Yes, they do... I wasn't going to bring that up myself, but yes... It's one of the BPC's *charms* . For us, anyway.

Margaret


----------



## DouglasGregory418 (Feb 2, 2010)

How are they different from the American Presbyterian Church (premil, teetotalers, exclusive psalmody, they hold the westminster standards even more strongly than usual- you absolutely cannot disagree)


----------



## VictorBravo (Feb 2, 2010)

DouglasGregory418 said:


> How are they different from the American Presbyterian Church (premil, teetotalers, *exclusive psalmody*, they hold the westminster standards even more strongly than usual- you absolutely cannot disagree)


 
BP is not EP.


----------



## bouletheou (Feb 2, 2010)

I hear rumblings that the bp's are quietly backing off on some of their distinctives. I've got an acquaintance who is a BP minister who is Amil and drinks beer. They ordained him, and he wasn't hiding his views and practices from them at all.
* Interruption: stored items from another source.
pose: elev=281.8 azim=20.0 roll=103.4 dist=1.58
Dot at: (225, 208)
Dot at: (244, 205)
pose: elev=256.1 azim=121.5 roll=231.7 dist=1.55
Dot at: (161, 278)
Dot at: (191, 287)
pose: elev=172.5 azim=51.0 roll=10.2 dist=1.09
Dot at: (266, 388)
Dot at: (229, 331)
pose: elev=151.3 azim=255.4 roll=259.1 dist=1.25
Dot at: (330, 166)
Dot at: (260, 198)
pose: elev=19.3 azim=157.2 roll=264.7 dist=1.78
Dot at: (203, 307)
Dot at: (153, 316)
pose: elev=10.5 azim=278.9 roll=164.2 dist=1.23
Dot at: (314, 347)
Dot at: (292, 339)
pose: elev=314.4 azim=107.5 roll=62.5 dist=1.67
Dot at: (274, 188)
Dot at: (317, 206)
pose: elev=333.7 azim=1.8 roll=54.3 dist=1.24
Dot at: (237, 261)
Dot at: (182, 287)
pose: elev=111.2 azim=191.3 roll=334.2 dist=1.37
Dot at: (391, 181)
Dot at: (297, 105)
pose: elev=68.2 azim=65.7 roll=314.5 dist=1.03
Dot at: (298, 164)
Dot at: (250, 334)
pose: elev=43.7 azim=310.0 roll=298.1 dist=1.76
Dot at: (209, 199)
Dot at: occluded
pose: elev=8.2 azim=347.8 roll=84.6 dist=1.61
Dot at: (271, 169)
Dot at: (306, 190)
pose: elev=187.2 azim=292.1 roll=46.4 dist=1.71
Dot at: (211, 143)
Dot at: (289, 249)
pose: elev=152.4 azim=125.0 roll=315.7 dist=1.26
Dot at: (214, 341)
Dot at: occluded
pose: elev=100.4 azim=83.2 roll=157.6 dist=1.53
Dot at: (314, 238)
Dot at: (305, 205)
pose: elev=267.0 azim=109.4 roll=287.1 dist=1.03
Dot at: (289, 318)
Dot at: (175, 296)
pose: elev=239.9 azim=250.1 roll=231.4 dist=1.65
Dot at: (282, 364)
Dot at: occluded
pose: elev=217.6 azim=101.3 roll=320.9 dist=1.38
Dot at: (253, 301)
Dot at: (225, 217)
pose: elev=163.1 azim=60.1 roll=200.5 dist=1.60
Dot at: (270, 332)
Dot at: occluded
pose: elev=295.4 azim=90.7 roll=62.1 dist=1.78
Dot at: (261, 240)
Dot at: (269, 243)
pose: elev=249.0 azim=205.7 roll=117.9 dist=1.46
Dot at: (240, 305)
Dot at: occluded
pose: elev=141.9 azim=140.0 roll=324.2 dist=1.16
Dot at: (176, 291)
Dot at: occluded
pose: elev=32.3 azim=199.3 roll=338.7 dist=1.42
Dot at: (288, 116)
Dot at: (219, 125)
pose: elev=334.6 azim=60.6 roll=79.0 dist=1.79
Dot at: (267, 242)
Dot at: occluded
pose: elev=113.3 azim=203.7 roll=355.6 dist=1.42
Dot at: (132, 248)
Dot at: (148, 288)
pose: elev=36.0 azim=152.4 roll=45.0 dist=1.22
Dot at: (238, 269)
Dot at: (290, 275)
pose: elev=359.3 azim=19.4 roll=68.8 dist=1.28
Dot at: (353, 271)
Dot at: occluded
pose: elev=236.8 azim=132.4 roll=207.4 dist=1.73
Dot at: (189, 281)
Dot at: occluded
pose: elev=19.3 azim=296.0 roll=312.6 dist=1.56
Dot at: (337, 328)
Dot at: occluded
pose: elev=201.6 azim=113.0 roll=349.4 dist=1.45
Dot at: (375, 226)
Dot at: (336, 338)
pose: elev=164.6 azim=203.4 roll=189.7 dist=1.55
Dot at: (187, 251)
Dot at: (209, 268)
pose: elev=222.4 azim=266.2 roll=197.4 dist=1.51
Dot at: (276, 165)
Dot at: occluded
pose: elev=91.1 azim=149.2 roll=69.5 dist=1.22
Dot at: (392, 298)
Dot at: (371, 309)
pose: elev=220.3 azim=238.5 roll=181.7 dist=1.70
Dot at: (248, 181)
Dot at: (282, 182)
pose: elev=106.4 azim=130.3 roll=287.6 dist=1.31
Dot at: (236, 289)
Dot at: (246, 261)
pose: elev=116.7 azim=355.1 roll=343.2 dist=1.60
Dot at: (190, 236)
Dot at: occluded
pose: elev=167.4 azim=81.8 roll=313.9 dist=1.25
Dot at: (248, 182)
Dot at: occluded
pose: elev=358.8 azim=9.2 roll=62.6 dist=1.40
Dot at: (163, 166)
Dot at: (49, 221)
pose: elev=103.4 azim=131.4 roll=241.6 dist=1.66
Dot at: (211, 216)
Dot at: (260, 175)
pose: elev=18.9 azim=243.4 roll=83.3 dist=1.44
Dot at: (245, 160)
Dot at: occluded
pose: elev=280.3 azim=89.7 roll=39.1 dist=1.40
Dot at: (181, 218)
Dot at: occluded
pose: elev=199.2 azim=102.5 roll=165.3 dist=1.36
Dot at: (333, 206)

BTW, they are not dispensational. They are historic premil. Though from what I hear of the changes in dispensationalism these days, it's pretty close to historic premil now

TE Brian (Amil) Carpentr


----------



## Wayne (Feb 2, 2010)

DouglasGregory418 said:


> How are they different from the American Presbyterian Church (premil, teetotalers, exclusive psalmody, they hold the westminster standards even more strongly than usual- you absolutely cannot disagree)


 
From their website, "The American Presbyterian Church was formed in 1979 by a group of five ministers, all of whom had formerly ministered in the Bible Presbyterian Church."

This group currently has three congregations. I seem to remember they might have had six at their peak.


----------